Back in the days of the Great Depression (think of it as the “Old Depression” for both higher education and the rest of the nation), the federal government came up with New Deal initiatives like the Civilian Conservation Corps to assist unemployed youth and the Home Owners Loan Corporation to rescue homeowners from foreclosure on mortgages.

Now that the new Depression is taking its toll on higher education and the Great Recession has adversely affected just about everyone in the American middle class (not to mention the poor), we need some big ideas to save our colleges and serve our youth.

The GI Bill of Rights qualified as a big idea back in 1944 when introduced as “The Servicemen’s Readjustment Act” by a Congress fearful that unemployment of Great Depression proportions would greet returning service members after World War II.

The “GI” stood for “government issue,” as applied to uniforms, boots, blankets, weapons and the like that draftees received upon induction into the armed forces.
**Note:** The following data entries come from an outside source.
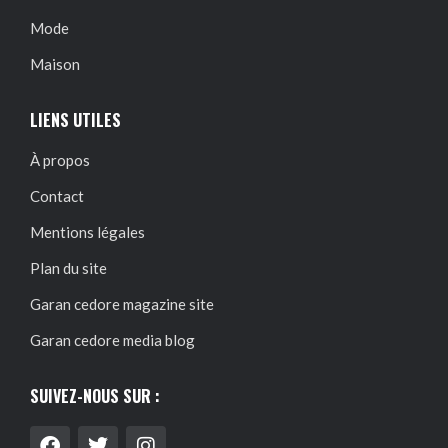
Mode
Maison
LIENS UTILES
À propos
Contact
Mentions légales
Plan du site
Garan cedore magazine site
Garan cedore media blog
SUIVEZ-NOUS SUR :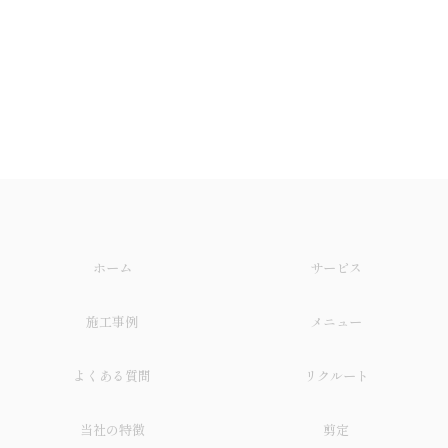
ホーム
サービス
施工事例
メニュー
よくある質問
リクルート
当社の特徴
剪定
Service members themselves became known as “GIs.”

The GI Bill gave veterans two months of free higher education for each month they had spent in uniform. It proved to be the greatest investment in human capital this nation has ever made. It put many veterans through college and professional school, propelling them into higher-paying jobs that generated an impressive stream of income-tax payments that, for some, continue to this day.

It can fairly be called a self-financing program. The return was enormous considering that the GI Bill paid tuition, fees and books up to only $500 a year (that’s what tuition was in those days) along with a modest living allowance while in school.

If today’s unfocused youth, subject to evident drift and purposelessness, had a GI Bill-type incentive to join the Peace Corps, AmeriCorps, Teach for America or one of many other modestly stipended, nonmilitary national service opportunities, not only would they get themselves into gear, but they could count on federal assistance later to get them through college without crippling debt.

The GI Bill proved to be the salvation of many young Americans and many private colleges. Something similar is needed today.